L’altra strinse le mani attorno alle ginocchia. “Non so nemmeno se esista ancora. Questo è tutto quello che mi rimane.”

“Quando questa storia sarà finita lo cercherò per te” promise la faerie d’impulso, causando la risata amara di Helena.

“Andresti alla caccia di un sogno?” Chiese sarcastica.

“Non è quello che facciamo tutti?” Fu la replica. “Cercare una creatura come te, un modo per spezzare un incantesimo finito male… Alla fine è solo un modo come un altro per inseguire i propri sogni.”

“Anche distruggere una vita?”

Calò il silenzio.

“È stato rapido?” Cecilia colse uno stelo e iniziò a intrecciarlo.

Helena strinse le labbra. “No,” mormorò. “Lui voleva che io provassi dolore per molto tempo.”

“Lui chi?”

“Ha importanza ora?” La Medusa chiuse gli occhi.

“Perché a te?”

“Perché mi amava.” La risposta lasciò Cecilia senza parole. Gettò lo stelo e afferrò Helena per le spalle.

“Come può averti fatto una cosa del genere se ti amava?”

“Tu evidentemente non sai che cosa sia capace l’amore.” Helena la fissò con sarcasmo. “Ha voluto essere certo che io fossi parte della sua vita, ad ogni costo. In un certo senso ci è riuscito.”

“Che cosa significa?”

“Niente che ti riguardi.” Le mani di Cecilia erano ancora sulle spalle della Medusa. Helena non accennò a volersi liberare dalla stretta.

“L’amore non è questo,” affermò la faerie con sicurezza.
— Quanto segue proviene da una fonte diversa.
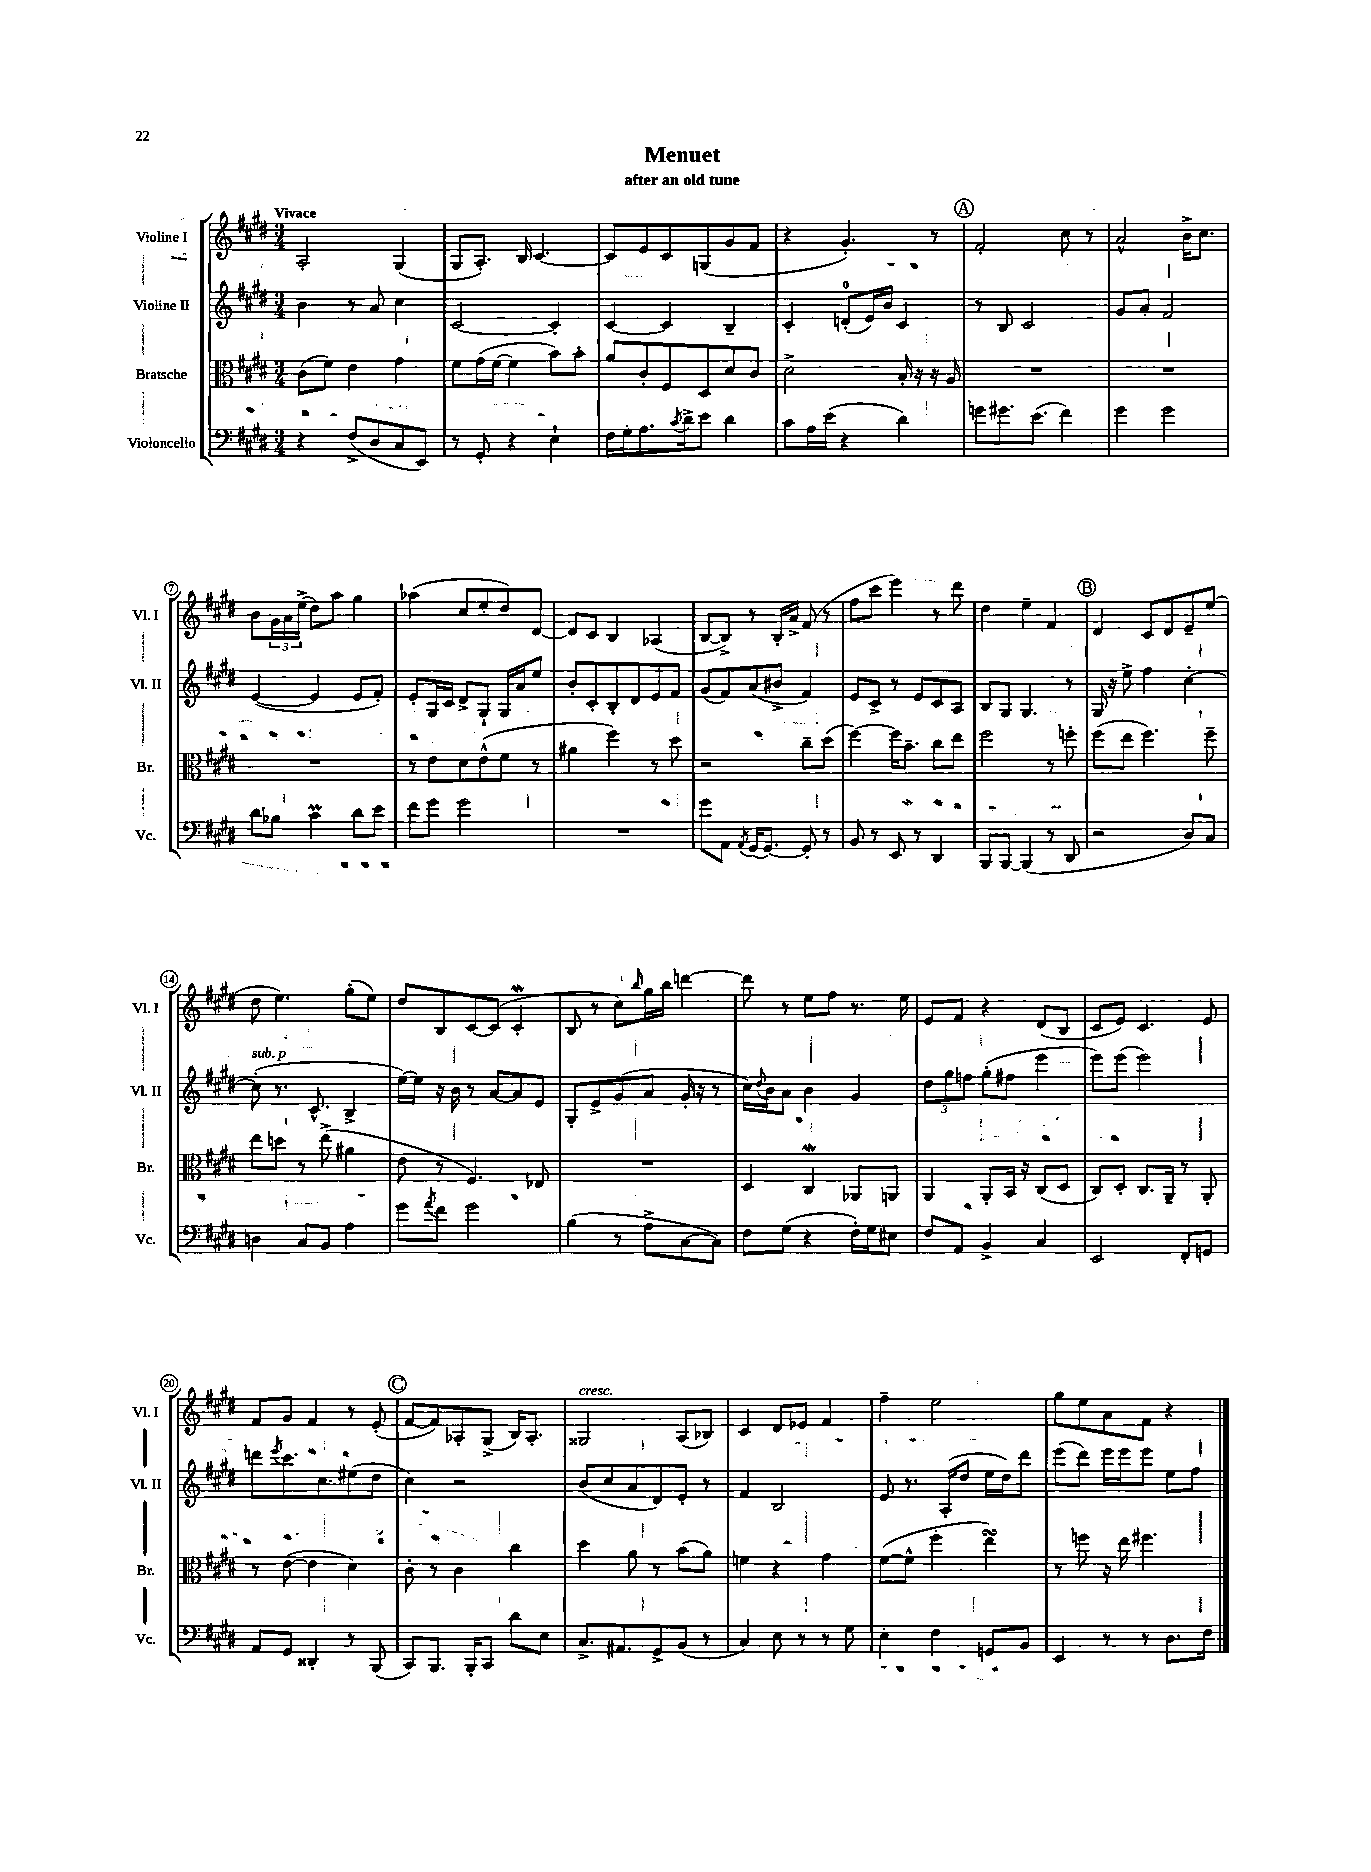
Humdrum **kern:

“Allora torna nel tuo mondo.” Fu la replica. “Nel mio non troverai niente che corrisponda a quello che tu definisci amore.”

“Tu lo amavi?”

La testa di Helena si avvicinò a quella di Cecilia.

“Non più.”

Le sue labbra erano morbide, il suo corpo contro quello della faerie era caldo come se fosse reale, la sua mente aperta come un fiore sbocciato.

Forse la realtà è sopravvalutata, fu l’ultimo pensiero razionale di Cecilia.